Il panorama politico di Porto Torres si sta definendo in vista delle elezioni comunali del 2026. Le forze di centrosinistra, tra cui Partito Democratico, Progetto Turritano e Orizzonte Comune, hanno ufficializzato un’importante alleanza con il gruppo autonomista “Porto Torres Avanti”. Questo accordo rafforza ulteriormente la candidatura del sindaco uscente Massimo Mulas, puntando sulla continuità amministrativa e sul rinnovato ruolo della città all’interno della neonata Città Metropolitana di Sassari.
L’intesa con “Porto Torres Avanti”, rappresentato in Consiglio da Bastianino Spanu e Costantino Ligas, si inserisce nella strategia del “campo largo” che vede già l’adesione di Partito Socialista, +Europa ed Europa Verde.

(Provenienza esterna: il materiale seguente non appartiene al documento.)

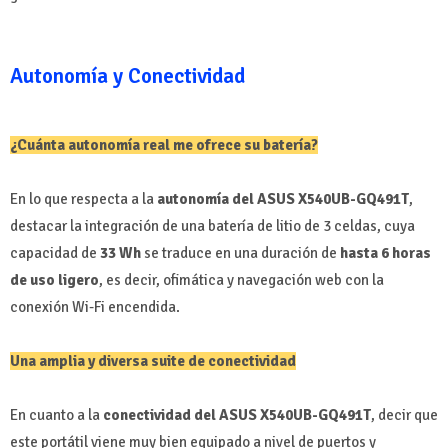
Autonomía y Conectividad
¿Cuánta autonomía real me ofrece su batería?
En lo que respecta a la
autonomía del ASUS X540UB-GQ491T
,
destacar la integración de una batería de litio de 3 celdas, cuya
capacidad de
33 Wh
se traduce en una duración de
hasta 6 horas
de uso ligero
, es decir, ofimática y navegación web con la
conexión Wi-Fi encendida.
Una amplia y diversa suite de conectividad
En cuanto a la
conectividad del ASUS X540UB-GQ491T
, decir que
este portátil viene muy bien equipado a nivel de puertos y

Gli incontri proseguono con l’obiettivo di ampliare la coalizione a movimenti civici e progressisti, come ribadito dal segretario PD Antonello Cabitta. “Porto Torres Avanti” ha manifestato piena disponibilità a sostenere Mulas e a contribuire attivamente con programmi condivisi per lo sviluppo locale.
Nonostante l’incognita del Movimento 5 Stelle, che mantiene alcune riserve, il centrosinistra appare orientato a presentarsi unito. Sul fronte opposto, il centrodestra (Forza Italia, Fratelli d’Italia, Lega, Riformatori) è ancora alla ricerca di una figura trainante. Si profila anche l’ipotesi di un terzo polo con “Sardegna al Centro” e “Sardegna Vera”. Il quadro definitivo prenderà forma nei prossimi mesi, con l’avvicinarsi della campagna elettorale.